生きるとは

「生きること」をどのように理解しておられますか。そんなことを考える余裕などない。毎日、生活するのがやっとだ。そんな方が多いのも事実かもしれませんが。

 主イエスは、こんなたとえを話されました。主人が3人の僕に、それぞれ5タラント、2タラント、1タラントを託して旅に出かけた。すると5タラントを預かった人は商売をしてもう5タラントを儲け、2タラントの人も2タラント儲けた。ところが1タラントの人は穴を掘り、土に埋めた。清算のときになって主人は、5タラントと2タラントの僕をほめ、「よくやった。良い忠実なしもべだ。あなたは、わずかな物に忠実だったから、私はあなたにたくさんの物を任せよう。主人の喜びをともに喜んでくれ。」(マタイ25:21と言ったが、1タラントの僕には「悪いなまけ者のしもべだ。」(同25:26と叱った。彼はもっていた1タラントも取り上げられてしまった。

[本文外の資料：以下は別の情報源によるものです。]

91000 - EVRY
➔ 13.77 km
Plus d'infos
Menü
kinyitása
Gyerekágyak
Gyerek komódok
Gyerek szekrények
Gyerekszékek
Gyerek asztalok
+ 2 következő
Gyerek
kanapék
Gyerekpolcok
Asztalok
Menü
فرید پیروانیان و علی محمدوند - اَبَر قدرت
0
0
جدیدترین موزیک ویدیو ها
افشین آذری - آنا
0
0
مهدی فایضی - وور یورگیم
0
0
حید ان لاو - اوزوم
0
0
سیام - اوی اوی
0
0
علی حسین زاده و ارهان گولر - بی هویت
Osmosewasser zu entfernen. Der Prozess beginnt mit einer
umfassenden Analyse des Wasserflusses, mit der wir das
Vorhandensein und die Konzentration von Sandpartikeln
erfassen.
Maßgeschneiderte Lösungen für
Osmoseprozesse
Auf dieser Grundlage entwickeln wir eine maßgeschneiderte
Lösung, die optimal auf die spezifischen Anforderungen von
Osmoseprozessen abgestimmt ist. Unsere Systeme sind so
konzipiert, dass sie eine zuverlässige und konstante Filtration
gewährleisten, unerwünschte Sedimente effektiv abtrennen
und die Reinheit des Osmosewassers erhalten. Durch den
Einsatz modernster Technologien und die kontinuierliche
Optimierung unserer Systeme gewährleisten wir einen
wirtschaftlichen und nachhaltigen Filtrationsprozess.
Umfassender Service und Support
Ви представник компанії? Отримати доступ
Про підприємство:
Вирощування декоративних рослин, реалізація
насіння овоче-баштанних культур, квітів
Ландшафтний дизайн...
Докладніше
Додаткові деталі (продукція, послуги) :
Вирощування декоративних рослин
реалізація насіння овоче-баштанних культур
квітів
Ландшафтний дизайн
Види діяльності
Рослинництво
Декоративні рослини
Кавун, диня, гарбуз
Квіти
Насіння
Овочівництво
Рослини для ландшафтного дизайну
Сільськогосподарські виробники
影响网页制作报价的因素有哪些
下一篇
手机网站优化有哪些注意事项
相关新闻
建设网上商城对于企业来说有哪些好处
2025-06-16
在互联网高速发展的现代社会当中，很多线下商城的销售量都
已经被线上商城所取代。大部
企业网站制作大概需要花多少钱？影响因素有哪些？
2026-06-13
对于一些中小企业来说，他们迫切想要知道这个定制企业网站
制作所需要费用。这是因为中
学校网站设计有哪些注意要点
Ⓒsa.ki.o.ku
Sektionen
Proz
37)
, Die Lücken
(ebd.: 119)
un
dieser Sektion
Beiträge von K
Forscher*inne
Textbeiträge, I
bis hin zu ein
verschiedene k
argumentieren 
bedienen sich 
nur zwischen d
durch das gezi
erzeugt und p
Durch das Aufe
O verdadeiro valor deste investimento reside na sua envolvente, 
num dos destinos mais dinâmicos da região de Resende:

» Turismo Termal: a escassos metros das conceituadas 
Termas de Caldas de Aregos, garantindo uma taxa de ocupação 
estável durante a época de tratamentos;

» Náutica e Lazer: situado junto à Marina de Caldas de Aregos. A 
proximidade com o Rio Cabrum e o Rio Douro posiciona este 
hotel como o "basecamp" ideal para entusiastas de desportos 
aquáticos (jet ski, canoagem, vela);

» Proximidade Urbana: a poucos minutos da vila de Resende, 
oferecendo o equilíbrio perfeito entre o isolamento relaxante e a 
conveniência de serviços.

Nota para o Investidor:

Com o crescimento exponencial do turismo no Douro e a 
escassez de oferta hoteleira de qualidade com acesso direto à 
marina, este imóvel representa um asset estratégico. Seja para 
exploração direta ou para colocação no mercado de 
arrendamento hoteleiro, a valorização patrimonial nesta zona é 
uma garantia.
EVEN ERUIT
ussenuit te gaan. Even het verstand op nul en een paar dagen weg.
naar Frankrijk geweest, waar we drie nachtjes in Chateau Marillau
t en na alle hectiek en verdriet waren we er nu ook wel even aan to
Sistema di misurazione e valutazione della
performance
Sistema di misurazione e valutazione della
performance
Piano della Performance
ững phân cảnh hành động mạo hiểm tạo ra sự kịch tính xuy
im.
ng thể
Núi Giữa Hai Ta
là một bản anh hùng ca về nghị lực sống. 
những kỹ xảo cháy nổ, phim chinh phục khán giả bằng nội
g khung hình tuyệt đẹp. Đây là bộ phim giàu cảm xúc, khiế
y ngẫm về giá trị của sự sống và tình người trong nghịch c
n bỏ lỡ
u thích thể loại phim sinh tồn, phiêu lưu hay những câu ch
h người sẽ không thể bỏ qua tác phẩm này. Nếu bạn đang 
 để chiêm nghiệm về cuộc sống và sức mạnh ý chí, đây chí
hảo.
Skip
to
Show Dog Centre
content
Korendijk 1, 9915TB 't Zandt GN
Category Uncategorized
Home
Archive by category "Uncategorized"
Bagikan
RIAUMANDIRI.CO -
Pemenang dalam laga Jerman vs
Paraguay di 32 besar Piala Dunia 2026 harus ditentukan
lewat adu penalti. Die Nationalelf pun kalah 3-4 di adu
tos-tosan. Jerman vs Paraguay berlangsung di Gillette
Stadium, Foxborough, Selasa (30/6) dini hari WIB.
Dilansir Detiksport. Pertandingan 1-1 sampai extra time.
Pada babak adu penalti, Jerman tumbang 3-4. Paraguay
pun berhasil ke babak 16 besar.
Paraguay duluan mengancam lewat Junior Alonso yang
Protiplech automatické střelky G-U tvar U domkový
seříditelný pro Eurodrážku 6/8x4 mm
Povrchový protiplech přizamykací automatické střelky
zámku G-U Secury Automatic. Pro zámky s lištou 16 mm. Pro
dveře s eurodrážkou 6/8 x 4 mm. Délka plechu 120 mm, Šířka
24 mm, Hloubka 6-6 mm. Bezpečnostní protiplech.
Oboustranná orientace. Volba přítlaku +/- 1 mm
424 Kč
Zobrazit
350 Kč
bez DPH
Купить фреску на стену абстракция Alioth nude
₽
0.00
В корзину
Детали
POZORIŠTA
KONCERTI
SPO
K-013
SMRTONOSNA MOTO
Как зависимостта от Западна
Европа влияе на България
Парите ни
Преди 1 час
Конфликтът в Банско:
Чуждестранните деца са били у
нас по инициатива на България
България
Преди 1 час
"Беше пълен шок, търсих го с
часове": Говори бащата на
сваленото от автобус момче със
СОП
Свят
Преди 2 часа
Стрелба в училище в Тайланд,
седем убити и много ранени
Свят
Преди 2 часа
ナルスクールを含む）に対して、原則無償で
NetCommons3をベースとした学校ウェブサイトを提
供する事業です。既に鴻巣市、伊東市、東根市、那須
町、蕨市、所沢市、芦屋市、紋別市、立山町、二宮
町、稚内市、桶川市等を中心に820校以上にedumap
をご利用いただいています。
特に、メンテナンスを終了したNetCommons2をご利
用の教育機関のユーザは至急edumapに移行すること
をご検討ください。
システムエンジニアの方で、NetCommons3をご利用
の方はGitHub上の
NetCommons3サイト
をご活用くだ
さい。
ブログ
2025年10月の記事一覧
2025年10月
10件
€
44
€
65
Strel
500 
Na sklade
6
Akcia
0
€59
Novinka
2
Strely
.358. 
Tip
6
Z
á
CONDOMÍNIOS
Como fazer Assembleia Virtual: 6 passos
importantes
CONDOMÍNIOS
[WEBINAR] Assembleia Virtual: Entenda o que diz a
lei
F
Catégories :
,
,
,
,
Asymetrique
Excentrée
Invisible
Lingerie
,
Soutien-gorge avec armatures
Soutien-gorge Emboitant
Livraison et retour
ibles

この物語は、私にとりまして「生きるとはどういうことか」を考える上で大きな助けになりました。生きるとは、神から与えられ、託されている肉体、賜物(才能、能力)、時間、財などを用いて新しい何かを生み出していくことです。生み出す物の内容や性質は人によって異なります。しかし、人は創造者なる神の似せて造られたのですから創造し、生み出すことに喜びを感じるはずです。神に祈り、導きと助けを得ながら、考え、努力、工夫して、人のためになるものを生み出していくのです。それが神の栄光を現すことにつながるのではないでしょうか。失敗や挫折をしてもあきらめてはなりません。

実は1タラントも労働者の約20年分の給料にあたる大金でした。そんな大金を持ちながら、彼は他人と比べて卑屈になり、何もしませんでした。人生を棒にふったのです。他人と比べてはなりません。今、私たちに与えられているものを探し、見出し、生かし、用いることです。それが生きることです。